_WORK REQUIRED_
Copy each of the following items word for word, keeping every line unchanged.

_DATA SUPPLIED_
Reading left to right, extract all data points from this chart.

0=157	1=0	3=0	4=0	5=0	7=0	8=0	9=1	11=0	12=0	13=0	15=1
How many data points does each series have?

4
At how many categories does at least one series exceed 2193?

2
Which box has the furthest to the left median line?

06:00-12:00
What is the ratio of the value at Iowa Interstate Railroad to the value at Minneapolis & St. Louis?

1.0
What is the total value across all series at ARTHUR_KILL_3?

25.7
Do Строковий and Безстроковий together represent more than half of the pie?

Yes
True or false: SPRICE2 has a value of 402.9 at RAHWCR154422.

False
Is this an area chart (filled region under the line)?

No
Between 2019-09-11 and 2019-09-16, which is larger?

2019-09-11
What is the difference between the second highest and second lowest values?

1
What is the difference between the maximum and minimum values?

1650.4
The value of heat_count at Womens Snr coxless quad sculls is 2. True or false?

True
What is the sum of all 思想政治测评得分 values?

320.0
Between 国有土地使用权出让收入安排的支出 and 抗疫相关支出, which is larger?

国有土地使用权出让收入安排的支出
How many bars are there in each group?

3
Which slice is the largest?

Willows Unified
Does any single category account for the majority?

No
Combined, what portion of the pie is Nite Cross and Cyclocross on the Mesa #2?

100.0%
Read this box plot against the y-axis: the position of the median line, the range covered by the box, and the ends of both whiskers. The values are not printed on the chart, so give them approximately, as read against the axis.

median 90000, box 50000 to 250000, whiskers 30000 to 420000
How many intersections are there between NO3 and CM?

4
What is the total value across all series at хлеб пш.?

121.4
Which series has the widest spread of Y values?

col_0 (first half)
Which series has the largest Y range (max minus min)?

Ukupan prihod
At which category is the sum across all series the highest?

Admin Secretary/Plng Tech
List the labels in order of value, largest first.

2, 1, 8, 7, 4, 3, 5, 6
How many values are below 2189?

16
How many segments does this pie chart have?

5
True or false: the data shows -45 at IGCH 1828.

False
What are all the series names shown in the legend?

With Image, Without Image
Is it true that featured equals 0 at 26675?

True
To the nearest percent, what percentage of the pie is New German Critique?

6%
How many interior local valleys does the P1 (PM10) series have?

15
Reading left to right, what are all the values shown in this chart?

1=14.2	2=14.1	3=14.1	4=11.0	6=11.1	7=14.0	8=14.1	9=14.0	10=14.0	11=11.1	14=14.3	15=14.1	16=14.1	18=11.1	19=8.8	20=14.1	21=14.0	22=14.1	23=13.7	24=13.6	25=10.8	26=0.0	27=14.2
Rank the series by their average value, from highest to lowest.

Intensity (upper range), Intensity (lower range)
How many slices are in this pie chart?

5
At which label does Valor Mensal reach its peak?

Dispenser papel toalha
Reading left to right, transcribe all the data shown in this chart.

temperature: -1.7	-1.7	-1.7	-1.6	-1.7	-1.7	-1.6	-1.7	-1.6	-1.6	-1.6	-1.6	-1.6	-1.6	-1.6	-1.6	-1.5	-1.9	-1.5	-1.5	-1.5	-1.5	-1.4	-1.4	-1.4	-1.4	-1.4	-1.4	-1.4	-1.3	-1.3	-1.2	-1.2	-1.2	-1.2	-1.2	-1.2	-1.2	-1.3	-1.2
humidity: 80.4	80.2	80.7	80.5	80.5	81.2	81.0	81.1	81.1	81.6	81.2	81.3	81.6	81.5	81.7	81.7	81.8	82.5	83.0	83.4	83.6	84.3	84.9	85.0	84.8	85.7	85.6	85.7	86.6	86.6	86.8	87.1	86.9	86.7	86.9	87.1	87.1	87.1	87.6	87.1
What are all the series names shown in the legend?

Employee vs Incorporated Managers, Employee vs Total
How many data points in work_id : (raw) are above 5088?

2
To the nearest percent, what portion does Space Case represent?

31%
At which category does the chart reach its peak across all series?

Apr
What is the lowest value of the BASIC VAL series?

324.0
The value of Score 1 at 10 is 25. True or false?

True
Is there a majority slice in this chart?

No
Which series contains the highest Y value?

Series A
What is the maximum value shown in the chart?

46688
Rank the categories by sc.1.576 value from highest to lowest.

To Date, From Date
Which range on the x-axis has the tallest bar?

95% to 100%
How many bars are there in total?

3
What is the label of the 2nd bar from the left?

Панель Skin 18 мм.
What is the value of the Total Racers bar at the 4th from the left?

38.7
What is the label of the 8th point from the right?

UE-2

_YOUR RESPONSE_
Reading left to right, extract all data points from this chart.

0=157	1=0	3=0	4=0	5=0	7=0	8=0	9=1	11=0	12=0	13=0	15=1
How many data points does each series have?

4
At how many categories does at least one series exceed 2193?

2
Which box has the furthest to the left median line?

06:00-12:00
What is the ratio of the value at Iowa Interstate Railroad to the value at Minneapolis & St. Louis?

1.0
What is the total value across all series at ARTHUR_KILL_3?

25.7
Do Строковий and Безстроковий together represent more than half of the pie?

Yes
True or false: SPRICE2 has a value of 402.9 at RAHWCR154422.

False
Is this an area chart (filled region under the line)?

No
Between 2019-09-11 and 2019-09-16, which is larger?

2019-09-11
What is the difference between the second highest and second lowest values?

1
What is the difference between the maximum and minimum values?

1650.4
The value of heat_count at Womens Snr coxless quad sculls is 2. True or false?

True
What is the sum of all 思想政治测评得分 values?

320.0
Between 国有土地使用权出让收入安排的支出 and 抗疫相关支出, which is larger?

国有土地使用权出让收入安排的支出
How many bars are there in each group?

3
Which slice is the largest?

Willows Unified
Does any single category account for the majority?

No
Combined, what portion of the pie is Nite Cross and Cyclocross on the Mesa #2?

100.0%
Read this box plot against the y-axis: the position of the median line, the range covered by the box, and the ends of both whiskers. The values are not printed on the chart, so give them approximately, as read against the axis.

median 90000, box 50000 to 250000, whiskers 30000 to 420000
How many intersections are there between NO3 and CM?

4
What is the total value across all series at хлеб пш.?

121.4
Which series has the widest spread of Y values?

col_0 (first half)
Which series has the largest Y range (max minus min)?

Ukupan prihod
At which category is the sum across all series the highest?

Admin Secretary/Plng Tech
List the labels in order of value, largest first.

2, 1, 8, 7, 4, 3, 5, 6
How many values are below 2189?

16
How many segments does this pie chart have?

5
True or false: the data shows -45 at IGCH 1828.

False
What are all the series names shown in the legend?

With Image, Without Image
Is it true that featured equals 0 at 26675?

True
To the nearest percent, what percentage of the pie is New German Critique?

6%
How many interior local valleys does the P1 (PM10) series have?

15
Reading left to right, what are all the values shown in this chart?

1=14.2	2=14.1	3=14.1	4=11.0	6=11.1	7=14.0	8=14.1	9=14.0	10=14.0	11=11.1	14=14.3	15=14.1	16=14.1	18=11.1	19=8.8	20=14.1	21=14.0	22=14.1	23=13.7	24=13.6	25=10.8	26=0.0	27=14.2
Rank the series by their average value, from highest to lowest.

Intensity (upper range), Intensity (lower range)
How many slices are in this pie chart?

5
At which label does Valor Mensal reach its peak?

Dispenser papel toalha
Reading left to right, transcribe all the data shown in this chart.

temperature: -1.7	-1.7	-1.7	-1.6	-1.7	-1.7	-1.6	-1.7	-1.6	-1.6	-1.6	-1.6	-1.6	-1.6	-1.6	-1.6	-1.5	-1.9	-1.5	-1.5	-1.5	-1.5	-1.4	-1.4	-1.4	-1.4	-1.4	-1.4	-1.4	-1.3	-1.3	-1.2	-1.2	-1.2	-1.2	-1.2	-1.2	-1.2	-1.3	-1.2
humidity: 80.4	80.2	80.7	80.5	80.5	81.2	81.0	81.1	81.1	81.6	81.2	81.3	81.6	81.5	81.7	81.7	81.8	82.5	83.0	83.4	83.6	84.3	84.9	85.0	84.8	85.7	85.6	85.7	86.6	86.6	86.8	87.1	86.9	86.7	86.9	87.1	87.1	87.1	87.6	87.1
What are all the series names shown in the legend?

Employee vs Incorporated Managers, Employee vs Total
How many data points in work_id : (raw) are above 5088?

2
To the nearest percent, what portion does Space Case represent?

31%
At which category does the chart reach its peak across all series?

Apr
What is the lowest value of the BASIC VAL series?

324.0
The value of Score 1 at 10 is 25. True or false?

True
Is there a majority slice in this chart?

No
Which series contains the highest Y value?

Series A
What is the maximum value shown in the chart?

46688
Rank the categories by sc.1.576 value from highest to lowest.

To Date, From Date
Which range on the x-axis has the tallest bar?

95% to 100%
How many bars are there in total?

3
What is the label of the 2nd bar from the left?

Панель Skin 18 мм.
What is the value of the Total Racers bar at the 4th from the left?

38.7
What is the label of the 8th point from the right?

UE-2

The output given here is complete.